Jimmy Bly (Kip Pardue), a young CART racing champion, is beginning to feel the pressure of fame. It's taken a toll of his personal life and has strained his relationship with his manager/brother (Robert Sean Leonard). Fearing a burnout, Jimmy's team manager, Carl Henry (Burt Reynolds), calls in one of his former drivers, Joe Tanto (Sylvester Stallone), to help steer Jimmy back into the game both emotionally and professionally. Tanto finds himself back on the circuit after a long absence, ready to drive and hoping to win. Soon enough, Tanto realizes that his time has passed, his ex-wife (Gina Gershon) has remarried, and the sport has moved on without him. As Jimmy tries to rebound after losing his girlfriend (Estella Warren) to his nearest rival (German superstar Til Schweiger), he finds himself surrendering his grip on sanity with only Tanto as his hope to guide him through the darkness.
Working from a screenplay credited to his "Cliffhanger" collaborator Stallone, director Renny Harlin ("Deep Blue Sea," "The Long Kiss Goodnight") has the raw materials to move above and beyond where other films of this cloth have failed. Stallone has written a flawed, but essentially workable screenplay that surprises with sophisticated character traits and loyalties.
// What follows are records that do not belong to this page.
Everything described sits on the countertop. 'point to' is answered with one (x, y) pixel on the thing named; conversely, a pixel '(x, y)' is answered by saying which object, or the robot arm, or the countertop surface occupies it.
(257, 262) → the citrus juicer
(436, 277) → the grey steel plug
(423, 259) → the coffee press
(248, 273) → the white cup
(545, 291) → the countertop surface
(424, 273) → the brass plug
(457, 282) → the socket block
There is a tendency for this type of big-budgeted film to fall in love with one-dimensional characters who find themselves in corners real people wouldn't go into. "Driven" often desires to create more practical characters that are realistically distressed and unmistakably human.
For instance, in Stallone's script, the Til Schweiger character is not the baneful race king out to crush his competition. He is more of a self-conscious driver with far too much baggage in his life, forcing him to unwillingly hurt his girlfriend and blindly chase Jimmy for the title. You don't normally get that kind of depth in the supporting characters, especially from the so-called "Villain" of the piece. Estella Warren is also given more emotional depth than her role the token woman typically allows.
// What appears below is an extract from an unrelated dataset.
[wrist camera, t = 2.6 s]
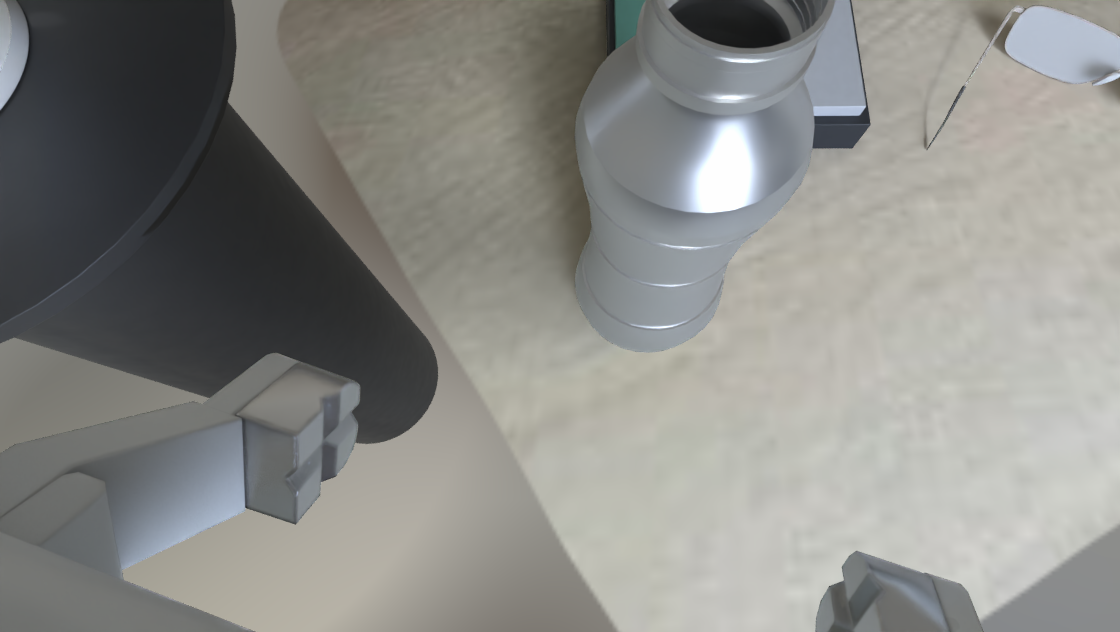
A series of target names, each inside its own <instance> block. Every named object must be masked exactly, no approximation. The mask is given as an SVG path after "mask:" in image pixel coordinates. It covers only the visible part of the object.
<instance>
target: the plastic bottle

The trouble is that Harlin who has had no problem with his visual techniques before is second guessing the screenplay by over-amping the visuals and suffocating any sort of dramatic tension with his newfound discovery of rapid-fire editing. For the first time in his career, Harlin is stepping into that detestable Michael Bay territory where the director has no faith in the material and is unable to sit still for 5 seconds. By choosing fireworks over the fires within, and gloss where there should be grimy emotional progress, Harlin strikes out with "Driven" by whoring it out as ADD porn for the restless.
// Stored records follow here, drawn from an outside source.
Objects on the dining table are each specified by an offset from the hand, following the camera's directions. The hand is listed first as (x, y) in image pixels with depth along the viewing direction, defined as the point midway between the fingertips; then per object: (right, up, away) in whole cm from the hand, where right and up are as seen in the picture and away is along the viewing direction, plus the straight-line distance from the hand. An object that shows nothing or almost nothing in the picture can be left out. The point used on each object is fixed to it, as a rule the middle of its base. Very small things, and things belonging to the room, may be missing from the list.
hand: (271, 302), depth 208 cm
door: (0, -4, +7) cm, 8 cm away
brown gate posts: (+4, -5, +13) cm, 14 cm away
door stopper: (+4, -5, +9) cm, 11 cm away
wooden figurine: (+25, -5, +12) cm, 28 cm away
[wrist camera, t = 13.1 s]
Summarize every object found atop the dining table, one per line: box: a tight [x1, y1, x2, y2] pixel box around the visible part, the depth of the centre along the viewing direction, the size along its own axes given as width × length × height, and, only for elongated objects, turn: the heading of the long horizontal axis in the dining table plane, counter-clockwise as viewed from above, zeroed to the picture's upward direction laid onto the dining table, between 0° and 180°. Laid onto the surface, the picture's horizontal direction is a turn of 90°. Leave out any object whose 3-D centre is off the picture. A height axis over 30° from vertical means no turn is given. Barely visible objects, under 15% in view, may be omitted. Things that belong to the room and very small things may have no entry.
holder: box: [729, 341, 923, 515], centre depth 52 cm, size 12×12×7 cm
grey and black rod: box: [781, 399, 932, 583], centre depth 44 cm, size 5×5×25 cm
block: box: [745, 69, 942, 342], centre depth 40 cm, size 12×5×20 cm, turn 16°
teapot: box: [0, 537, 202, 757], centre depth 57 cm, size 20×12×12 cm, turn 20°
Sadly, restless is what I became with "Driven." I have always supported and admired Harlin's keen instincts for extravagance and action, and the man does have one of the more fluid methods of filmmaking in Hollywood today. But with "Driven," Harlin has taken a step backwards in his style. By overcompensating so drastically, Harlin keeps "Driven" permanently in the pit stop.
There is something admirable about Stallone writing himself a supporting role. A true veteran of cinema, Stallone hands over the reigns to aspiring star Kip Pardue to guide the film. Yet, for all the trouble the production goes to keep Stallone out of the driver's seat, I privately wished for the duration of the entire movie that Stallone would step out of the shadows and take back the film with his cozy charm and abilities. But that moment never comes. Pardue gives one supremely bad performance as the troubled CART superstar. Blown off the screen by the entire cast (even supermodel Estella Warren has a nice film debut here), Pardue just doesn't have the skills to muster the kind of poignancy this character needs.
But we're not here for the actors, are we? The CART races are what we show up for and Harlin doesn't disappoint. Fast, fluid, and sonically ambitious, the racing scenes keep "Driven" from falling apart. Harlin pulls out all the stops when the cars rev up. Notably breathtaking is a set piece where Joe and Jimmy race their cars through the streets of Chicago. This type of kinetic action is Harlin's specialty, and that's when "Driven" fires on all cylinders.
As a testosterone orgy of squealing tires, loving closeups of the female anatomy, and car crashes, "Driven" is "Citizen Kane." It's only when Harlin tries to piece it all into a cohesive movie that the trouble starts. "Driven" is diverting and exciting (in a strobe light kind of way), but all the participants are slumming when a little faith from Harlin in their talents would've worked just fine.